The franchise has a solid history of producing MVPs. Five different Rangers have won the honor six total times: Jeff Burroughs (1974), Juan Gonzalez (1996, ’98), Ivan Rodriguez (1999), Alex Rodriguez (2003) and Hamilton.

Could the defending World Series champions add to the list in 2024? There’s a good chance.

Corey Seager finished second in MVP voting last season to Shohei Ohtani despite missing a good chunk of the season to injuries. Ohtani has moved crosstown from the Los Angeles Angels to the Los Angeles Dodgers, which theoretically opens the MVP door for Seager and more candidates in the AL.

MLB.com recently compiled a list of MVP favorites and dark horse candidates in 2024. The Rangers are well represented. Seager obviously made the cut as the No. 3 candidate in the AL behind Julio Rodriguez (Seattle Mariners) and Juan Soto (New York Yankees).
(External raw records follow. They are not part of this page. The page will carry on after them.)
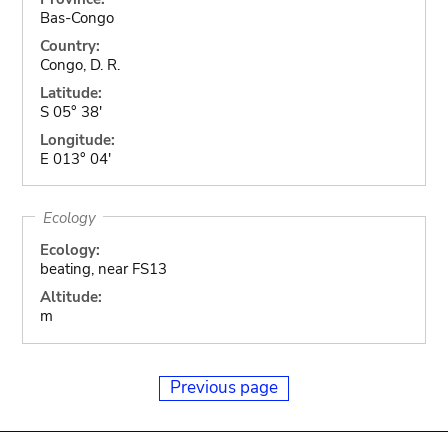
Bas-Congo
Country:
Congo, D. R.
Latitude:
S 05° 38'
Longitude:
E 013° 04'
Ecology
Ecology:
beating, near FS13
Altitude:
m
Previous page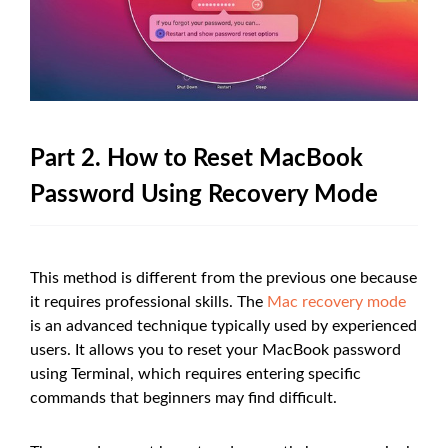
Part 2. How to Reset MacBook
Password Using Recovery Mode
This method is different from the previous one because
it requires professional skills. The
Mac recovery mode
is an advanced technique typically used by experienced
users. It allows you to reset your MacBook password
using Terminal, which requires entering specific
commands that beginners may find difficult.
Per MLB.com:

The only question with Seager is health. Injuries have taken a significant chunk of his career so far, but despite only playing in 119 games in 2023, he led the AL with 42 doubles while smashing a career-high-tying 33 home runs (equaling his ’22 total in 116 fewer at-bats) and posting a .327/.390/.623 slash line. He was nearly a 7-bWAR player despite missing a quarter of the season. Seager underwent surgery for a sports hernia, but he hopes to be ready to go by Opening Day. If he can somehow stay on the field for 150 games, Seager could put up some incredible numbers at the plate, numbers that could take him from AL MVP runner-up in '23, to winner in '24.

That wasn’t it for the Rangers. Adolis García was mentioned under dark horses, with his 47 combined home runs during the 2023 regular season and playoffs pointed out. Per MLB.com:

If there’s anyone on the upswing toward superstardom, it’s García, who set career highs in home runs (39), RBIs (107), runs scored (108), slugging percentage (.508) and several other categories in 2023. He also won his first career Gold Glove Award, was named MVP of the AL Championship Series against the Astros and helped the Rangers win the first World Series title in franchise history with eight postseason homers. The underlying metrics support the big season – García ranked in the top 10% among qualified batters in hard-hit rate (49.7%), expected slugging percentage (.526) and expected weighted on-base average (.366). It seems only a matter of time until he vaults himself into the MVP conversation.

Should the Rangers continue to contend as expected, Seager and García will be big reasons why. Maybe enough to be the sixth MVP winner in franchise history.